- **Try it**:
The data should be restated word for word, in full.

- **Information shown**:

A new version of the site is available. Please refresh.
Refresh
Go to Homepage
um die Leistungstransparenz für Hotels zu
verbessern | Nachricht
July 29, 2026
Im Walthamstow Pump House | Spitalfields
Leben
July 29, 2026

- **Task response**:
A new version of the site is available. Please refresh.
Refresh
Go to Homepage
um die Leistungstransparenz für Hotels zu
verbessern | Nachricht
July 29, 2026
Im Walthamstow Pump House | Spitalfields
Leben
July 29, 2026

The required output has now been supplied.